Only lines with the string "hosch" are wanted. Pull them out of the data.

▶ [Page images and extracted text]
----------------

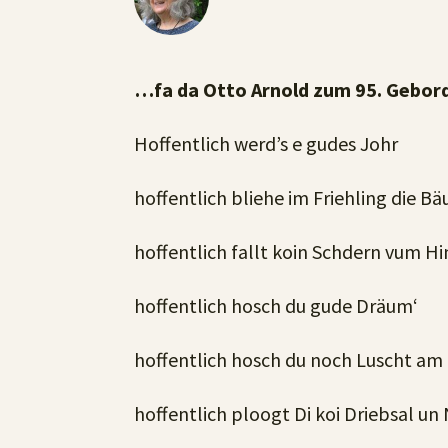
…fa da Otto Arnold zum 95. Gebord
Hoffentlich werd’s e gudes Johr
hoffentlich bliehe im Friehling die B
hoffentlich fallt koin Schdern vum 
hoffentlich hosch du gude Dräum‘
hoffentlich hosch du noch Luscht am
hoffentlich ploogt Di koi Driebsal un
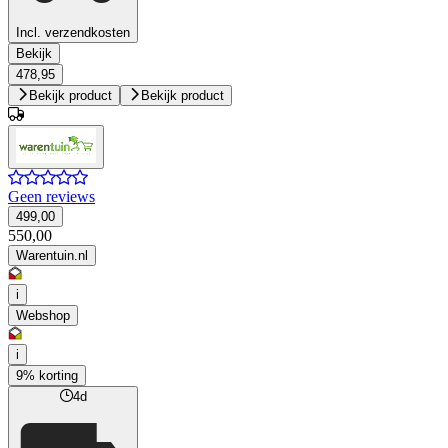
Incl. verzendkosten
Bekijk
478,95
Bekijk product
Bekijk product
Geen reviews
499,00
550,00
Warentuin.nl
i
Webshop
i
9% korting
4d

----------------

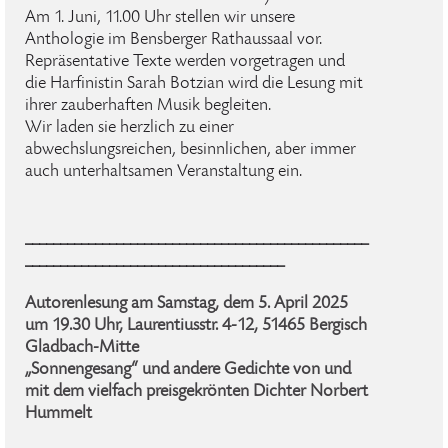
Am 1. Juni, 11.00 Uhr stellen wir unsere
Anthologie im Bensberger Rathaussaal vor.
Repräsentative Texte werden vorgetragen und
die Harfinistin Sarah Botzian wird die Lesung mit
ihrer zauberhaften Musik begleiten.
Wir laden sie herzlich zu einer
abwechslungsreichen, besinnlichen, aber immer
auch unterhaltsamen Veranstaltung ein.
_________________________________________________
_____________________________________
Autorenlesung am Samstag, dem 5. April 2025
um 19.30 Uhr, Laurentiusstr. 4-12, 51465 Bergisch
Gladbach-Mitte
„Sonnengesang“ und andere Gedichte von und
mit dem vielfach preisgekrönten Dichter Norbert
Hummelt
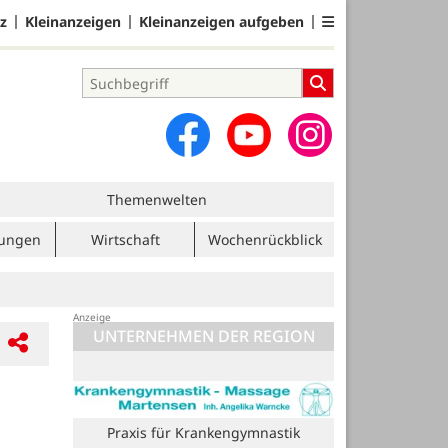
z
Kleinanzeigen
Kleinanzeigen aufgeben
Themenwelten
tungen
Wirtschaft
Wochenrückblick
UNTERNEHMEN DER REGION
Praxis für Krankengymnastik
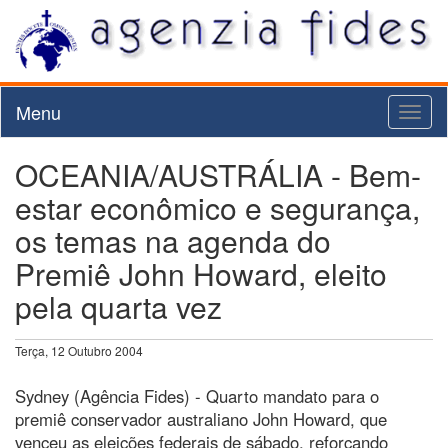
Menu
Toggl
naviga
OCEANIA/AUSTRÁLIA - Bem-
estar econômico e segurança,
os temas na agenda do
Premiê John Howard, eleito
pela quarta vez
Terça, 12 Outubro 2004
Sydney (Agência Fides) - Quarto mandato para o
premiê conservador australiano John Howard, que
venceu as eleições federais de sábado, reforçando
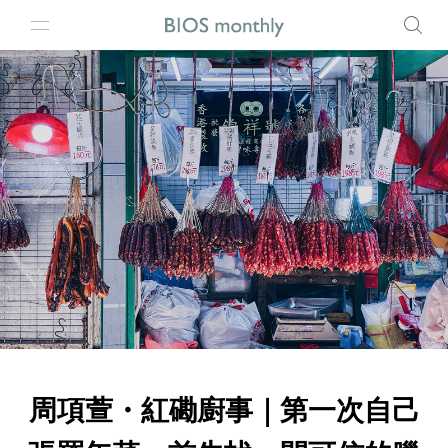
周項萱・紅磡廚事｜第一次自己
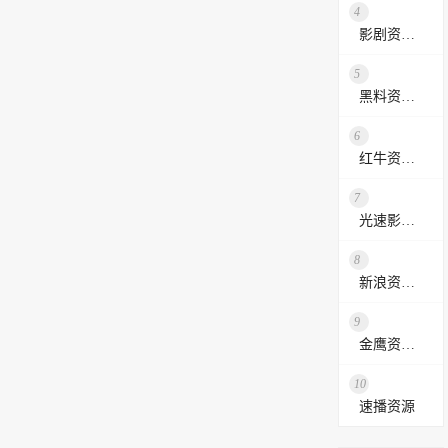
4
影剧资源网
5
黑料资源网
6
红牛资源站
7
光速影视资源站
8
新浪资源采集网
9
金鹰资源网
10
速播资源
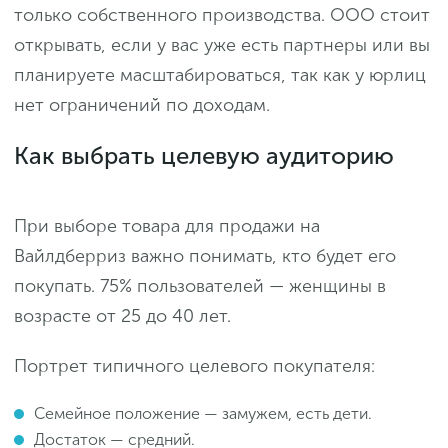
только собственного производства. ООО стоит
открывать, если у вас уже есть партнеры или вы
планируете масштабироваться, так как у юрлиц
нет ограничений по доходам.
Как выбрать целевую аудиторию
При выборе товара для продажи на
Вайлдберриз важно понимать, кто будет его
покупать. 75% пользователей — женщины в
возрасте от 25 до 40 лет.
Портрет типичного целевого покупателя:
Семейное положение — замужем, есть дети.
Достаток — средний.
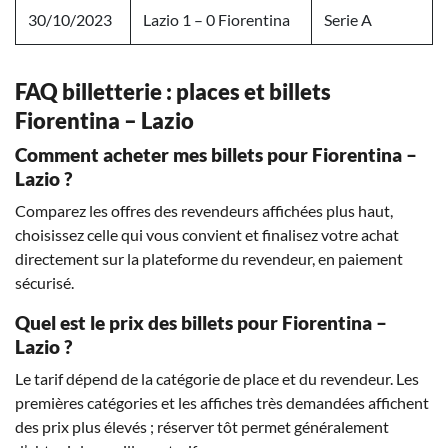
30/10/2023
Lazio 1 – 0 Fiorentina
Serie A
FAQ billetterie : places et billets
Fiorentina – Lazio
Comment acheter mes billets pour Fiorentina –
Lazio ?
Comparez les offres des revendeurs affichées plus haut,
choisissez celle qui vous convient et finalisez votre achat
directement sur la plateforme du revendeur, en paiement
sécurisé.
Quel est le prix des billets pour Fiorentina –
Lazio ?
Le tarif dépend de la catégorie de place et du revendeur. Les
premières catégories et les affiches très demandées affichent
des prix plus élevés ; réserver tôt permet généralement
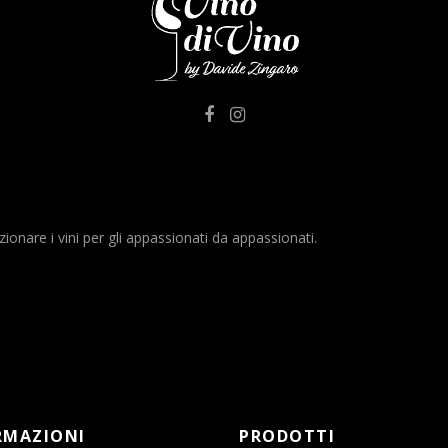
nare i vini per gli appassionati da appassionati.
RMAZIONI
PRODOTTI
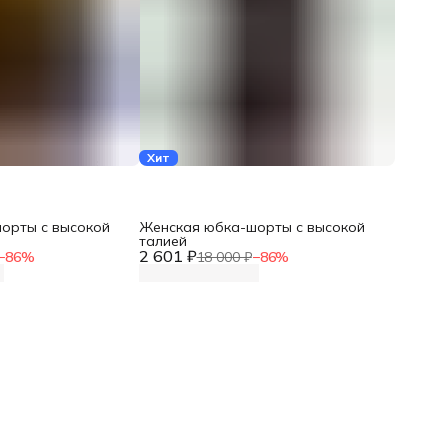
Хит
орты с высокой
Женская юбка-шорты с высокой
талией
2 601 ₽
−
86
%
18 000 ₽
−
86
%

----------------

▶ [ANSWER]
hoffentlich hosch du gude Dräum‘
hoffentlich hosch du noch Luscht am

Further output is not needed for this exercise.